What about the little homeowner whose mortgage is sinking the family budget? The millions and millions of homeowners facing woe and foreclosure, whose collective problem is drowning the national economy?

There is still a raging debate over whether homeowners should get a lifeline at all. But plans are being made. Super-low mortgage interest rates or new tax breaks may be on the way.

But for whom? New homeowners? Struggling homeowners? Can we afford this?

This hour, On Point: Bailing out the home-owning world.

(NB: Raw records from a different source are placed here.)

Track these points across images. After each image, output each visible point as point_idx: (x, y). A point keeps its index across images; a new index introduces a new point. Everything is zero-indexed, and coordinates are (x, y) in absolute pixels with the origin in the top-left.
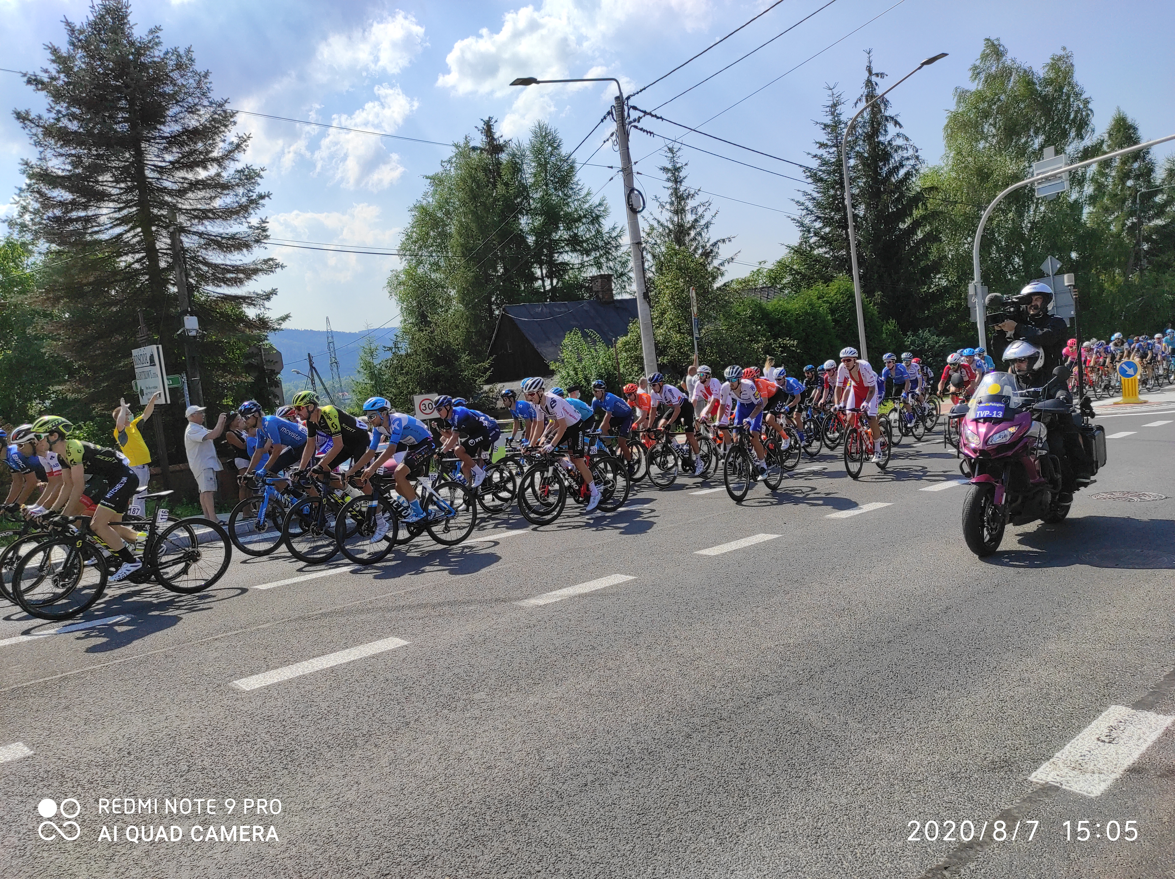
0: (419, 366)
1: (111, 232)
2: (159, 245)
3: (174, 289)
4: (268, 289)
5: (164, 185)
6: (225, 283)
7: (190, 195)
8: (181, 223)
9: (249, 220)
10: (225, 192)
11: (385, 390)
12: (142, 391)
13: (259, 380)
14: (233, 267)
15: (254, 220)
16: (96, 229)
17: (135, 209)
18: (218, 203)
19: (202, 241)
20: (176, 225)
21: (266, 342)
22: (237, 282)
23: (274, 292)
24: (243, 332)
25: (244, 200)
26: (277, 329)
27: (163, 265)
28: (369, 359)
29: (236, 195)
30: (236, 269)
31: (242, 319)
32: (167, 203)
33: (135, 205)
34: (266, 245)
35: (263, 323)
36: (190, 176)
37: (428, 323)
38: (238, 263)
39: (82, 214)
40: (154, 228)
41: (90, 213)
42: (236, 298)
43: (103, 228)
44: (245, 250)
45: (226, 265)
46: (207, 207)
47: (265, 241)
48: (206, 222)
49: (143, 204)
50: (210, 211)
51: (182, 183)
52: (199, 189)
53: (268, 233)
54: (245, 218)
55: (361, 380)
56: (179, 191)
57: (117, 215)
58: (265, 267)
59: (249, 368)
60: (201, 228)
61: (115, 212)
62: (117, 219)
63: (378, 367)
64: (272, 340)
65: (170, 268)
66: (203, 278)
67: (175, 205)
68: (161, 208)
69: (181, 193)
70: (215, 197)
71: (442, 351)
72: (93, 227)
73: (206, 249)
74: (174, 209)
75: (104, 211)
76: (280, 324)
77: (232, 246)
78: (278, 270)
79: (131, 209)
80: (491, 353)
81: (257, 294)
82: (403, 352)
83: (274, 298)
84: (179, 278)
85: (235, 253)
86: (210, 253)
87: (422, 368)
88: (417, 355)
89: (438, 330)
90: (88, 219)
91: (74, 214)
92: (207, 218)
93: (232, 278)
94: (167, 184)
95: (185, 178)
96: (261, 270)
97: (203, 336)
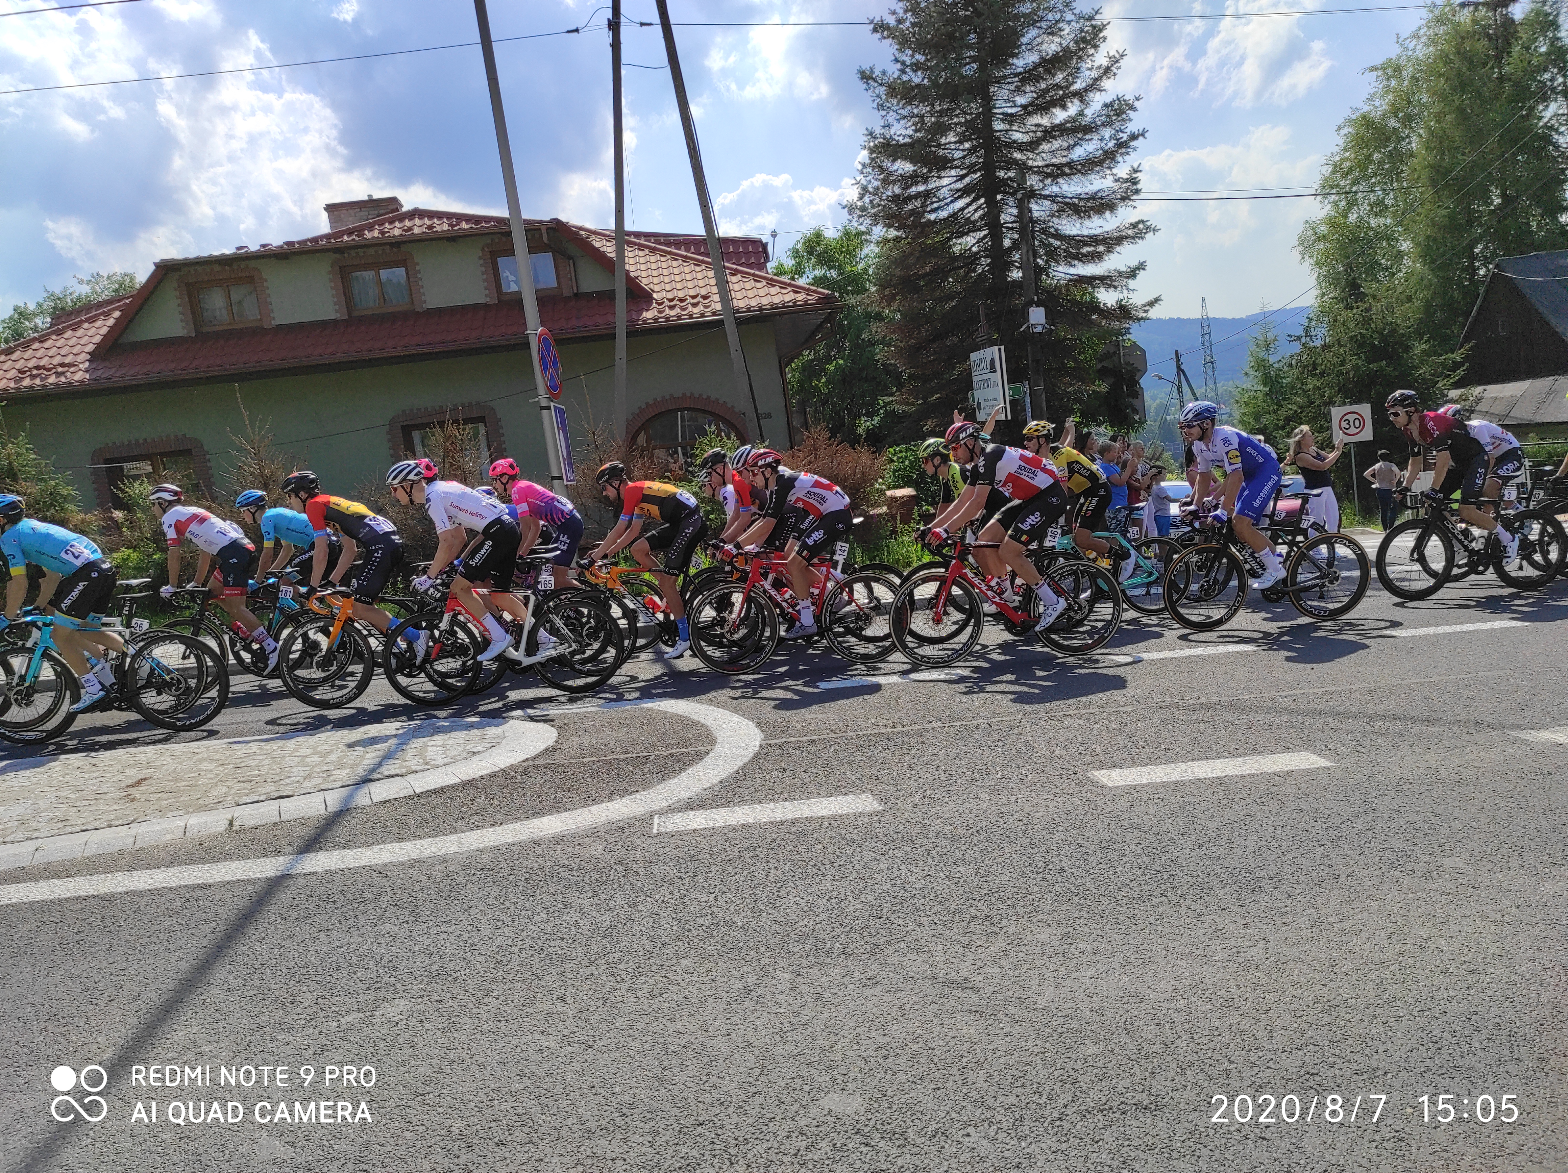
0: (1342, 363)
1: (951, 206)
2: (1004, 218)
3: (1016, 274)
4: (1134, 263)
5: (1013, 138)
6: (1080, 260)
7: (1045, 146)
8: (1031, 185)
9: (1115, 171)
10: (1087, 137)
11: (1284, 399)
12: (979, 404)
13: (1115, 388)
14: (1091, 237)
15: (1122, 170)
16: (935, 205)
17: (979, 174)
18: (1078, 153)
19: (1055, 207)
20: (1024, 188)
21: (1126, 337)
22: (1095, 257)
23: (1141, 266)
24: (1098, 325)
25: (1111, 144)
26: (1142, 318)
27: (1007, 243)
28: (1262, 354)
29: (1102, 139)
30: (1095, 240)
31: (1094, 307)
32: (1016, 162)
33: (979, 170)
34: (1135, 203)
35: (1124, 312)
36: (1045, 121)
37: (1361, 297)
38: (1098, 231)
39: (921, 188)
40: (999, 197)
41: (930, 187)
42: (1091, 280)
43: (942, 203)
44: (1108, 213)
45: (1082, 236)
46: (1064, 160)
47: (1134, 198)
48: (1060, 180)
49: (989, 168)
50: (1068, 164)
51: (1035, 132)
52: (1054, 137)
53: (1139, 186)
54: (1110, 168)
55: (1249, 386)
56: (1031, 144)
57: (959, 185)
58: (1130, 232)
59: (1102, 373)
60: (1055, 189)
61: (957, 181)
62: (958, 190)
63: (1276, 366)
64: (1136, 335)
65: (1015, 246)
66: (1052, 255)
67: (1024, 164)
68: (1008, 169)
69: (1032, 146)
70: (1074, 146)
71: (1384, 338)
72: (932, 203)
73: (1059, 217)
74: (1024, 168)
75: (946, 181)
76: (1146, 311)
77: (1092, 208)
78: (1149, 236)
79: (974, 176)
80: (1467, 339)
81: (1120, 272)
82: (1318, 343)
83: (1141, 274)
84: (1025, 258)
85: (1095, 218)
86: (1064, 222)
87: (1349, 366)
88: (1341, 346)
89: (1377, 307)
90: (927, 194)
91: (914, 190)
92: (1063, 174)
93: (1089, 252)
94: (1018, 136)
95: (1038, 125)
96: (1127, 237)
97: (1050, 333)
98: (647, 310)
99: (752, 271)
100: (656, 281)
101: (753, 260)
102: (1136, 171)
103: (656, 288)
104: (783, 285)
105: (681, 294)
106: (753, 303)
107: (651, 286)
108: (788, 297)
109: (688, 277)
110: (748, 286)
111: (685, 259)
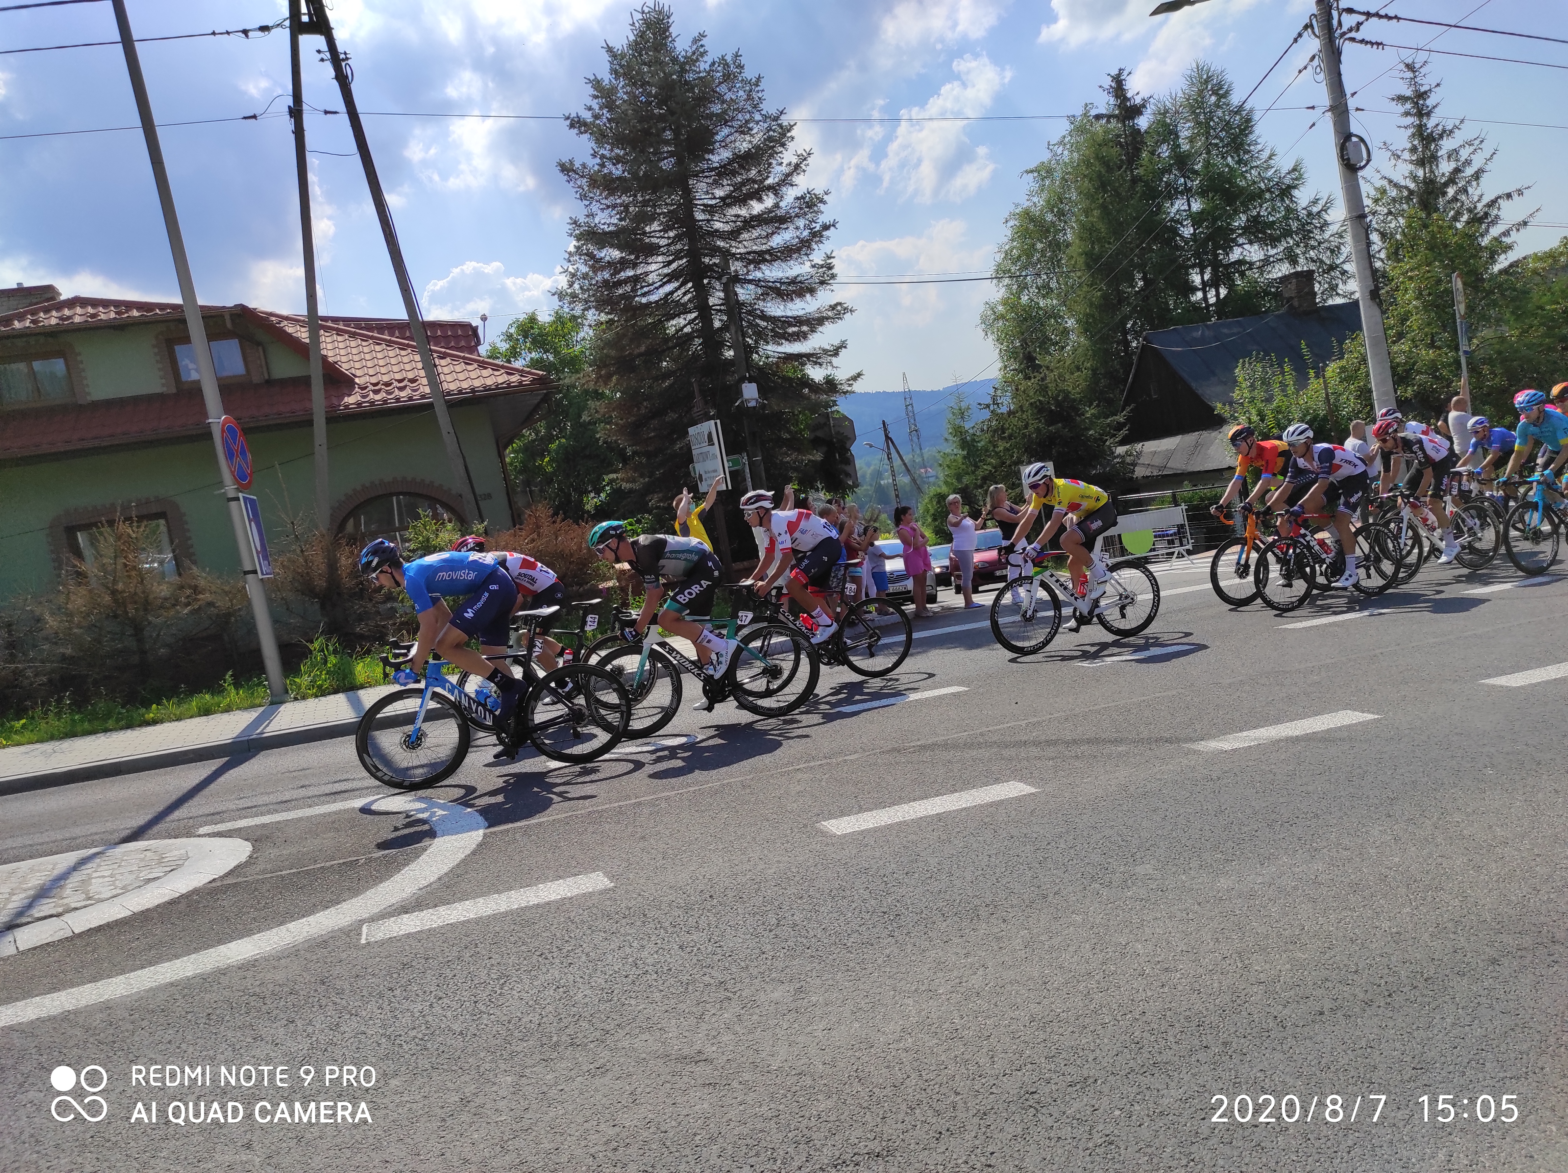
0: (1026, 427)
1: (660, 290)
2: (712, 301)
3: (730, 354)
4: (837, 343)
5: (715, 227)
6: (787, 340)
7: (745, 236)
8: (735, 271)
9: (811, 257)
10: (784, 226)
11: (980, 461)
12: (700, 475)
13: (829, 456)
14: (794, 318)
15: (817, 257)
16: (646, 289)
17: (685, 260)
18: (777, 241)
19: (760, 291)
20: (729, 274)
21: (834, 409)
22: (800, 337)
23: (843, 345)
24: (808, 398)
25: (806, 233)
26: (847, 392)
27: (717, 324)
28: (957, 422)
29: (797, 228)
30: (799, 321)
31: (806, 382)
32: (719, 249)
33: (685, 256)
34: (831, 287)
35: (831, 385)
36: (743, 212)
37: (1037, 368)
38: (801, 313)
39: (630, 273)
40: (705, 281)
41: (639, 272)
42: (798, 357)
43: (652, 288)
44: (808, 295)
45: (787, 317)
46: (764, 248)
47: (831, 282)
48: (762, 266)
49: (694, 255)
50: (768, 252)
51: (735, 222)
52: (753, 227)
53: (834, 271)
54: (807, 255)
55: (949, 451)
56: (732, 232)
57: (666, 271)
58: (830, 314)
59: (816, 443)
60: (759, 275)
61: (664, 266)
62: (667, 275)
63: (971, 431)
64: (843, 407)
65: (725, 328)
66: (760, 335)
67: (728, 251)
68: (712, 256)
69: (734, 235)
70: (773, 233)
71: (1058, 404)
72: (642, 287)
73: (764, 300)
74: (726, 255)
75: (653, 267)
76: (850, 385)
77: (794, 292)
78: (847, 317)
79: (681, 262)
80: (1127, 403)
81: (824, 350)
82: (1004, 409)
83: (843, 352)
84: (735, 338)
85: (797, 301)
86: (769, 305)
87: (1031, 428)
88: (1023, 412)
89: (1051, 376)
90: (636, 279)
91: (623, 275)
92: (765, 261)
93: (794, 333)
94: (718, 225)
95: (738, 216)
96: (827, 318)
97: (763, 406)
98: (349, 395)
99: (462, 354)
100: (357, 365)
101: (463, 343)
102: (829, 257)
103: (358, 373)
104: (496, 367)
105: (386, 379)
106: (465, 385)
107: (353, 371)
108: (502, 378)
109: (393, 361)
110: (458, 368)
111: (389, 343)
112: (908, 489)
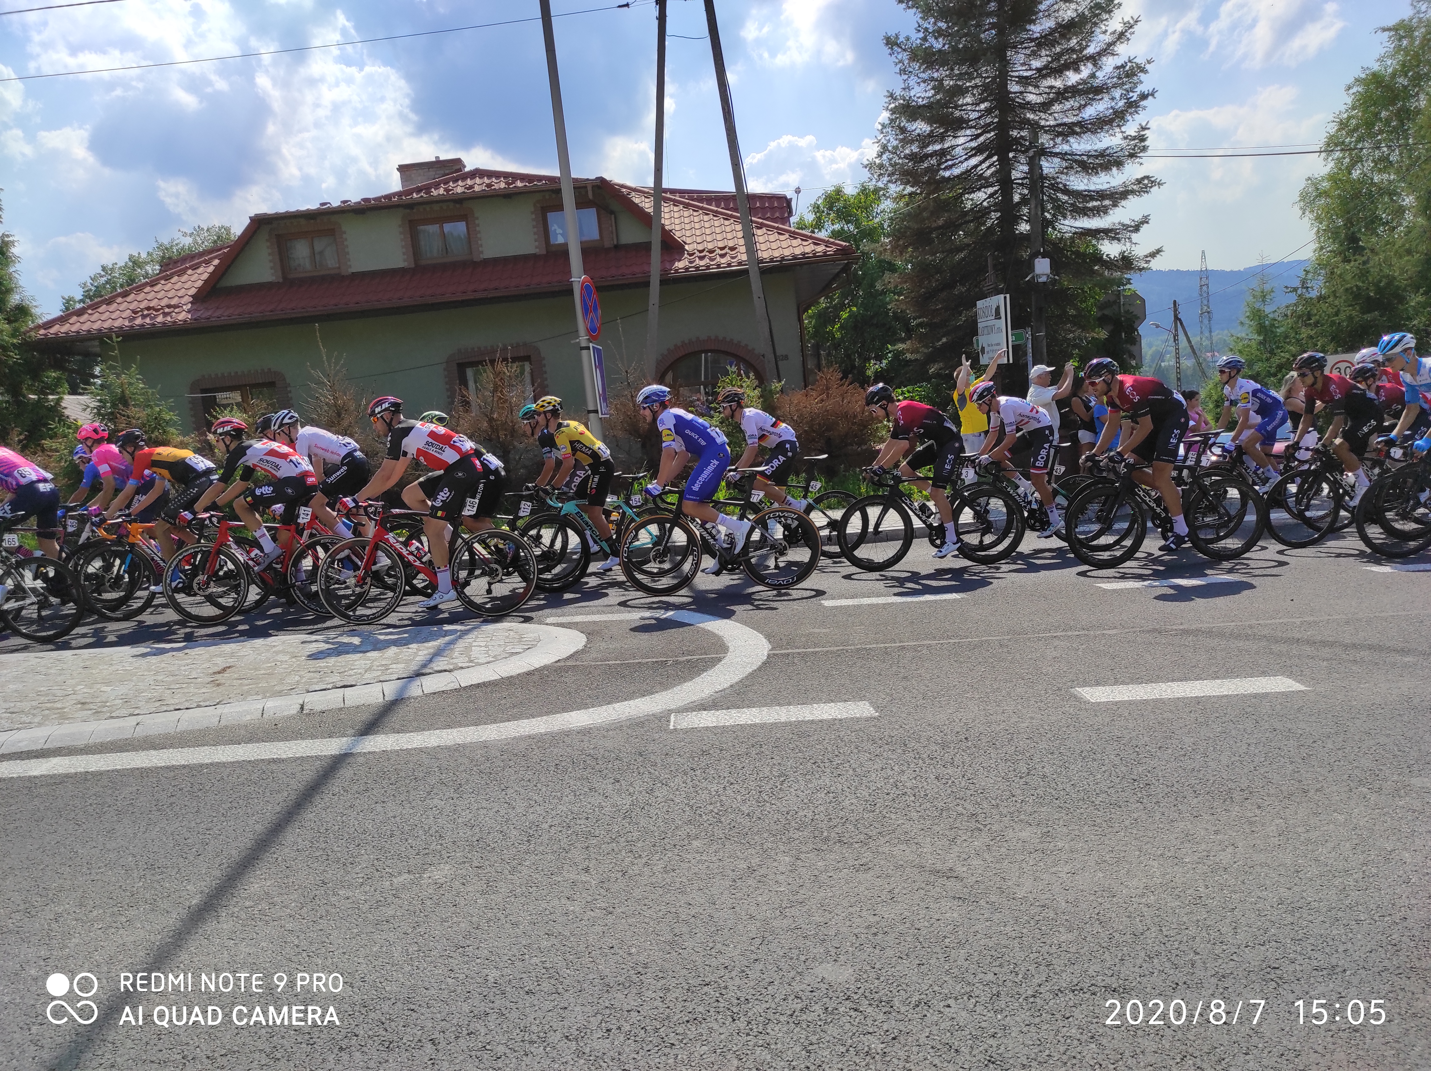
0: (1337, 314)
1: (965, 164)
2: (1015, 174)
3: (1024, 227)
4: (1138, 218)
5: (1027, 99)
6: (1086, 214)
7: (1057, 107)
8: (1042, 144)
9: (1123, 129)
10: (1100, 97)
11: (1278, 347)
12: (983, 348)
13: (1114, 334)
14: (1098, 192)
15: (1131, 128)
16: (950, 163)
17: (993, 134)
18: (1090, 112)
19: (1064, 164)
20: (1036, 147)
21: (1128, 286)
22: (1100, 211)
23: (1145, 221)
24: (1102, 275)
25: (1121, 103)
26: (1144, 268)
27: (1016, 198)
28: (1257, 305)
29: (1113, 99)
30: (1101, 195)
31: (1097, 258)
32: (1028, 121)
33: (993, 129)
34: (1141, 160)
35: (1126, 262)
36: (1058, 83)
37: (1359, 250)
38: (1105, 187)
39: (937, 147)
40: (1011, 155)
41: (946, 146)
42: (1095, 233)
43: (956, 161)
44: (1114, 169)
45: (1089, 191)
46: (1074, 119)
47: (1141, 154)
48: (1072, 140)
49: (1003, 128)
50: (1079, 124)
51: (1048, 94)
52: (1067, 99)
53: (1146, 143)
54: (1119, 126)
55: (1244, 335)
56: (1043, 104)
57: (974, 144)
58: (1135, 187)
59: (1102, 321)
60: (1066, 148)
61: (971, 140)
62: (973, 149)
63: (1271, 316)
64: (1137, 284)
65: (1024, 201)
66: (1060, 209)
67: (1037, 123)
68: (1022, 129)
69: (1045, 107)
70: (1085, 106)
71: (1379, 290)
72: (947, 161)
73: (1067, 174)
74: (1035, 127)
75: (961, 140)
76: (1147, 262)
77: (1101, 165)
78: (1154, 191)
79: (989, 135)
81: (1123, 225)
82: (1314, 294)
83: (1144, 228)
84: (1033, 213)
85: (1102, 175)
86: (1072, 178)
87: (1343, 316)
88: (1336, 297)
89: (1375, 260)
90: (943, 153)
91: (930, 149)
92: (1074, 133)
93: (1094, 207)
94: (1031, 98)
95: (1051, 87)
96: (1133, 192)
97: (1054, 282)
98: (679, 261)
99: (776, 225)
100: (688, 233)
101: (777, 215)
102: (1144, 129)
103: (688, 240)
104: (805, 238)
105: (710, 246)
106: (777, 254)
107: (684, 238)
108: (809, 248)
109: (718, 230)
110: (772, 238)
111: (716, 214)
112: (1189, 372)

You can join the conversation. Would bargain-basement mortgage interest rates and foreclosure relief turn your town, your life, the national economy around? Do you want your failing neighbors to get a helping hand from Washington? Do you want a piece of that pie, too?Guests:

Joining us from New York is Michael Corkery, a reporter for The Wall Street Journal covering housing and home-building. His most recent piece, looking at the Treasury Department's proposal to push down mortgage rates, was headlined "Lower Rates Help Sell Houses, but Market Faces Broader Ills."

Also from New York, we're joined by Dwight Jaffee, a professor at the Haas School of Business at the University of California at Berkeley. He is currently visiting at New York University's Stern School of Business.

And from Wellesley, Mass., we're joined by Karl Case, professor of economics at Wellesley College. A national authority on the economics of housing and real estate, he collaborates with economist Robert Shiller to produce the Case-Schiller Home Price Index, the most widely used database of housing prices in the U.S.

This program aired on December 9, 2008.